A healthy mistrust of experts is no bad thing. Scientists are not infallible and it is right that society constantly questions the evidence on which politicians make their public-health pronouncements. The BSE disaster is often quoted in this context, and rightly so, although it was the politicians and not the scientists who said that there was no conceivable risk from eating beef. But what we perhaps should be aware of is our own deep-seated inclination to concentrate on individual horror stories at the expense of the bigger picture. The mass media know the power of the anecdotal case history, they know that a medical issue is not really a story until there is a name, a photograph and a set of quotes from the victim or their family to go with it. We are, in short, vulnerable to seeing potential tragedy in our own lives by following the story through the experiences of someone who has suffered the same fate.
There is a branch of science called evolutionary psychology which has a potential explanation for this phenomenon (although evolutionary psychologists have potential explanations for most things). The theory says that human minds are highly tuned in to bad-luck stories involving other people. The hyper-sensitivity once served to protect us against potential dangers in the environment.

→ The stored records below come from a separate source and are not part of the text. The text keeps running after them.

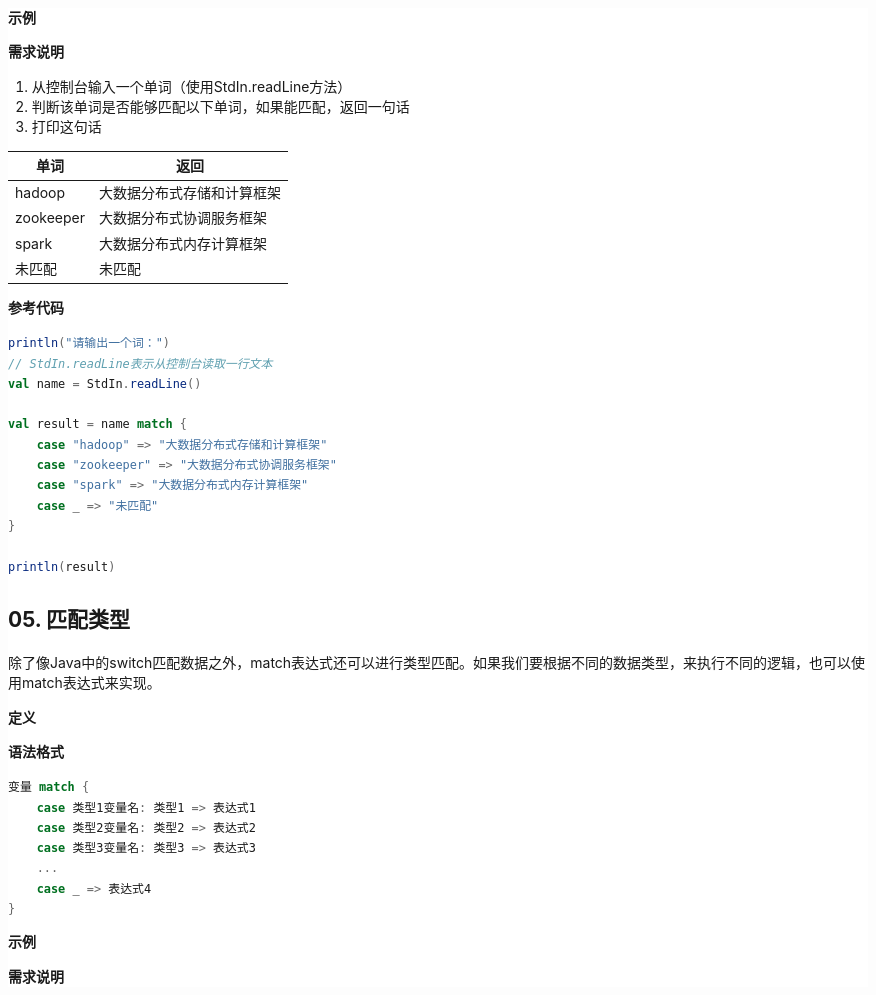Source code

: **示例**

**需求说明**

1. 从控制台输入一个单词（使用StdIn.readLine方法）
2. 判断该单词是否能够匹配以下单词，如果能匹配，返回一句话
3. 打印这句话

| 单词      | 返回                       |
| --------- | -------------------------- |
| hadoop    | 大数据分布式存储和计算框架 |
| zookeeper | 大数据分布式协调服务框架   |
| spark     | 大数据分布式内存计算框架   |
| 未匹配    | 未匹配                     |

**参考代码**

```scala
println("请输出一个词：")
// StdIn.readLine表示从控制台读取一行文本
val name = StdIn.readLine()

val result = name match {
    case "hadoop" => "大数据分布式存储和计算框架"
    case "zookeeper" => "大数据分布式协调服务框架"
    case "spark" => "大数据分布式内存计算框架"
    case _ => "未匹配"
}

println(result)
```

## 05. 匹配类型

除了像Java中的switch匹配数据之外，match表达式还可以进行类型匹配。如果我们要根据不同的数据类型，来执行不同的逻辑，也可以使用match表达式来实现。

**定义**

**语法格式**

```scala
变量 match {
    case 类型1变量名: 类型1 => 表达式1
    case 类型2变量名: 类型2 => 表达式2
    case 类型3变量名: 类型3 => 表达式3
    ...
    case _ => 表达式4
}
```

**示例**

**需求说明**
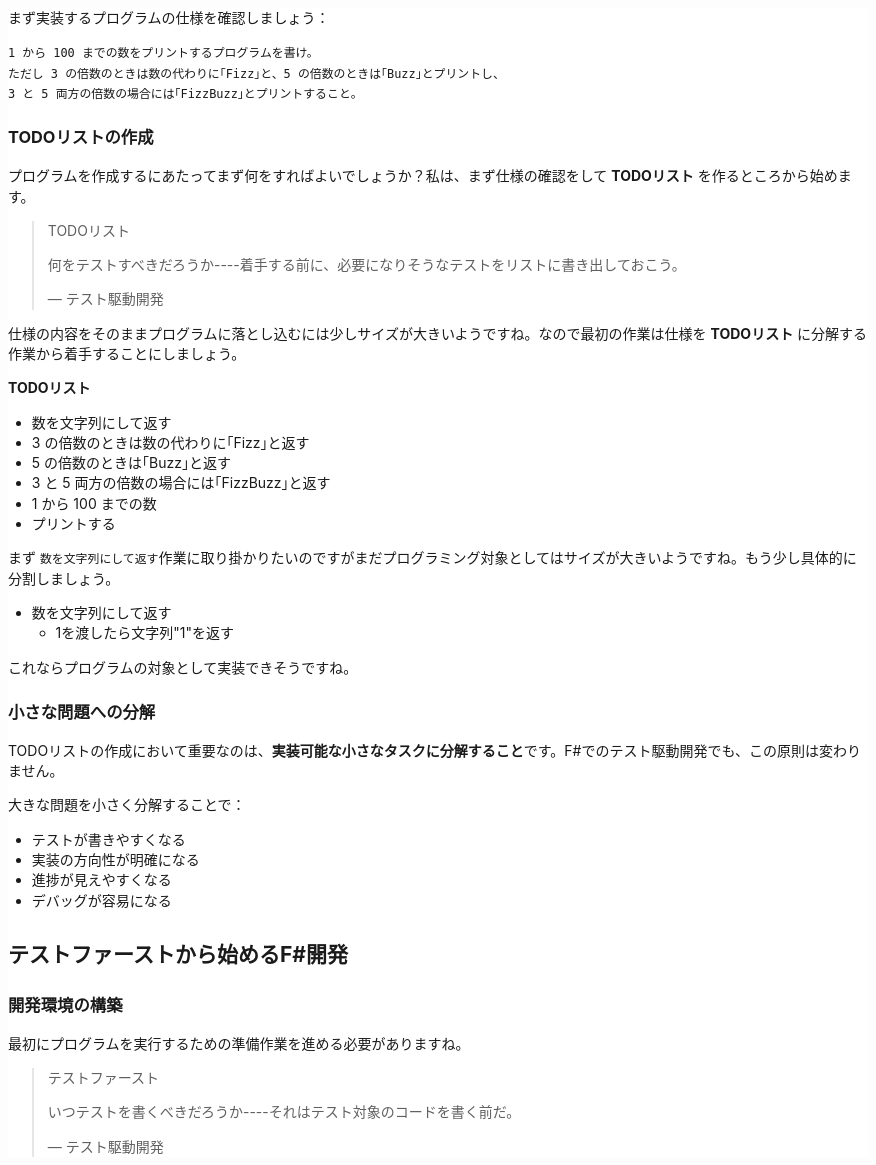 まず実装するプログラムの仕様を確認しましょう：

```
1 から 100 までの数をプリントするプログラムを書け。
ただし 3 の倍数のときは数の代わりに｢Fizz｣と、5 の倍数のときは｢Buzz｣とプリントし、
3 と 5 両方の倍数の場合には｢FizzBuzz｣とプリントすること。
```

### TODOリストの作成

プログラムを作成するにあたってまず何をすればよいでしょうか？私は、まず仕様の確認をして **TODOリスト** を作るところから始めます。

> TODOリスト
> 
> 何をテストすべきだろうか----着手する前に、必要になりそうなテストをリストに書き出しておこう。
> 
> —  テスト駆動開発 

仕様の内容をそのままプログラムに落とし込むには少しサイズが大きいようですね。なので最初の作業は仕様を **TODOリスト** に分解する作業から着手することにしましょう。

**TODOリスト**

- 数を文字列にして返す
- 3 の倍数のときは数の代わりに｢Fizz｣と返す
- 5 の倍数のときは｢Buzz｣と返す
- 3 と 5 両方の倍数の場合には｢FizzBuzz｣と返す
- 1 から 100 までの数
- プリントする

まず `数を文字列にして返す`作業に取り掛かりたいのですがまだプログラミング対象としてはサイズが大きいようですね。もう少し具体的に分割しましょう。

- 数を文字列にして返す
  - 1を渡したら文字列"1"を返す

これならプログラムの対象として実装できそうですね。

### 小さな問題への分解

TODOリストの作成において重要なのは、**実装可能な小さなタスクに分解すること**です。F#でのテスト駆動開発でも、この原則は変わりません。

大きな問題を小さく分解することで：
- テストが書きやすくなる
- 実装の方向性が明確になる
- 進捗が見えやすくなる
- デバッグが容易になる

## テストファーストから始めるF#開発

### 開発環境の構築

最初にプログラムを実行するための準備作業を進める必要がありますね。

> テストファースト
> 
> いつテストを書くべきだろうか----それはテスト対象のコードを書く前だ。
> 
> —  テスト駆動開発 
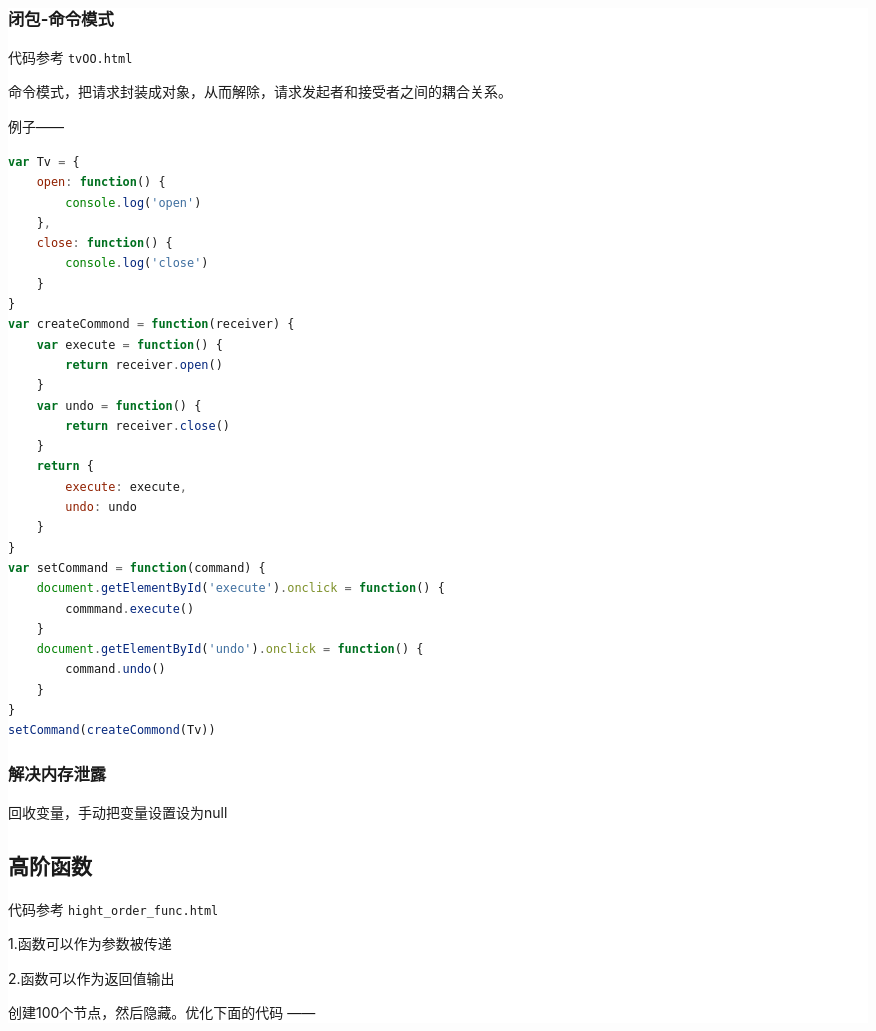 ### 闭包-命令模式

代码参考 `tvOO.html`

命令模式，把请求封装成对象，从而解除，请求发起者和接受者之间的耦合关系。

例子——

```js
var Tv = {
    open: function() {
        console.log('open')
    },
    close: function() {
        console.log('close')
    }
}
var createCommond = function(receiver) {
    var execute = function() {
        return receiver.open()
    }
    var undo = function() {
        return receiver.close()
    }
    return {
        execute: execute,
        undo: undo
    }
}
var setCommand = function(command) {
    document.getElementById('execute').onclick = function() {
        commmand.execute()
    }
    document.getElementById('undo').onclick = function() {
        command.undo()
    }
}
setCommand(createCommond(Tv))
```

### 解决内存泄露

回收变量，手动把变量设置设为null

## 高阶函数

代码参考 `hight_order_func.html`

1.函数可以作为参数被传递

2.函数可以作为返回值输出

创建100个节点，然后隐藏。优化下面的代码 ——
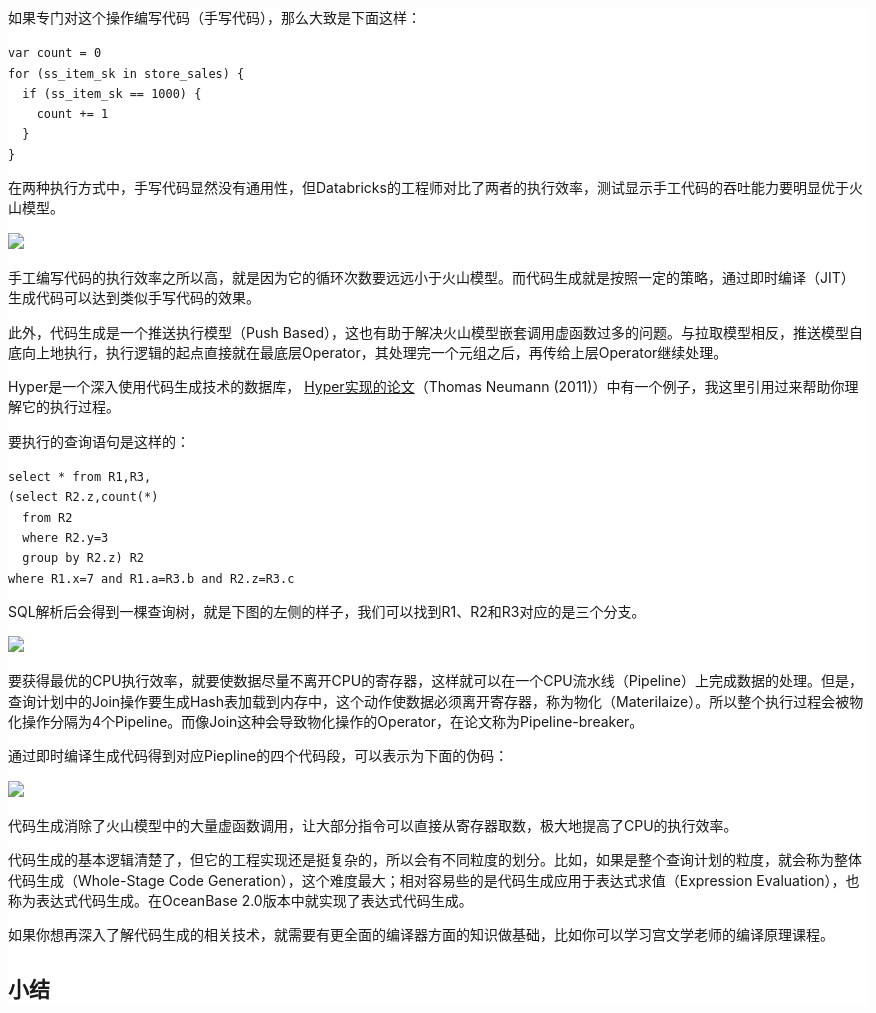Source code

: 如果专门对这个操作编写代码（手写代码），那么大致是下面这样：

```
var count = 0
for (ss_item_sk in store_sales) {
  if (ss_item_sk == 1000) {
    count += 1
  }
}

```

在两种执行方式中，手写代码显然没有通用性，但Databricks的工程师对比了两者的执行效率，测试显示手工代码的吞吐能力要明显优于火山模型。

![](https://static001.geekbang.org/resource/image/d9/31/d94714b9229820f4114c2ca74c861031.jpg?wh=2700*866)

手工编写代码的执行效率之所以高，就是因为它的循环次数要远远小于火山模型。而代码生成就是按照一定的策略，通过即时编译（JIT）生成代码可以达到类似手写代码的效果。

此外，代码生成是一个推送执行模型（Push Based），这也有助于解决火山模型嵌套调用虚函数过多的问题。与拉取模型相反，推送模型自底向上地执行，执行逻辑的起点直接就在最底层Operator，其处理完一个元组之后，再传给上层Operator继续处理。

Hyper是一个深入使用代码生成技术的数据库， [Hyper实现的论文](https://www.vldb.org/pvldb/vol4/p539-neumann.pdf)（Thomas Neumann (2011)）中有一个例子，我这里引用过来帮助你理解它的执行过程。

要执行的查询语句是这样的：

```
select * from R1,R3,
(select R2.z,count(*)
  from R2
  where R2.y=3
  group by R2.z) R2
where R1.x=7 and R1.a=R3.b and R2.z=R3.c

```

SQL解析后会得到一棵查询树，就是下图的左侧的样子，我们可以找到R1、R2和R3对应的是三个分支。

![](https://static001.geekbang.org/resource/image/b2/b1/b27e0ae0f2fb329259ed9c2a8ea9afb1.png?wh=2848*1230)

要获得最优的CPU执行效率，就要使数据尽量不离开CPU的寄存器，这样就可以在一个CPU流水线（Pipeline）上完成数据的处理。但是，查询计划中的Join操作要生成Hash表加载到内存中，这个动作使数据必须离开寄存器，称为物化（Materilaize）。所以整个执行过程会被物化操作分隔为4个Pipeline。而像Join这种会导致物化操作的Operator，在论文称为Pipeline-breaker。

通过即时编译生成代码得到对应Piepline的四个代码段，可以表示为下面的伪码：

![](https://static001.geekbang.org/resource/image/3b/a9/3be2c569a657553e752fc224173e41a9.png?wh=2064*1075)

代码生成消除了火山模型中的大量虚函数调用，让大部分指令可以直接从寄存器取数，极大地提高了CPU的执行效率。

代码生成的基本逻辑清楚了，但它的工程实现还是挺复杂的，所以会有不同粒度的划分。比如，如果是整个查询计划的粒度，就会称为整体代码生成（Whole-Stage Code Generation），这个难度最大；相对容易些的是代码生成应用于表达式求值（Expression Evaluation），也称为表达式代码生成。在OceanBase 2.0版本中就实现了表达式代码生成。

如果你想再深入了解代码生成的相关技术，就需要有更全面的编译器方面的知识做基础，比如你可以学习宫文学老师的编译原理课程。

## 小结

In crude terms, if there was a rampaging mammoth on the other side of the hill, we took more notice of the threat if we were told a terrible story of how someone had been trampled to death.
This neatly explains why a newspaper that decides only to print good news will quickly go out of business. The real reason we want to hear or read about bad news may not simply be because of some morbid fascination with the affairs of some sad strangers, but because we are perhaps genetically programmed to be tuned in and sensitive to any intelligence that could alert us to a potential threat to ourselves, and particularly our children.
This could once have helped us to make sense of an irrational world where threats came in many guises. It is perhaps why the rational explanation offered by science over the safety of the MMR vaccine hits a brick wall with many parents whose antennae are fine tuned to anecdote rather than mere data. Yes, many intelligent, middle-class parents know full well that it is irrational to ignore the scientific evidence and reject the triple jab, but the irrational side to their nature whispers something more powerful in their ear.
In a similar vein, we might all be fond of the story of a lone scientific maverick, such as Dr Andrew Wakefield whose research set off the MMR scare, fighting against the "establishment", but the fact is that the "alternative" view in science is very likely to be the wrong view, particularly after it has been subject to extensive peer review.
This does not mean that we should never listen to the maverick's case. Those who ask awkward questions play an important role in science, but their opinion should be tempered by the evidence on which the consensus view is based. We may wonder whether baby Leo has had the jab, but the truth is that it is irrelevant to the scientific case supporting the triple vaccine.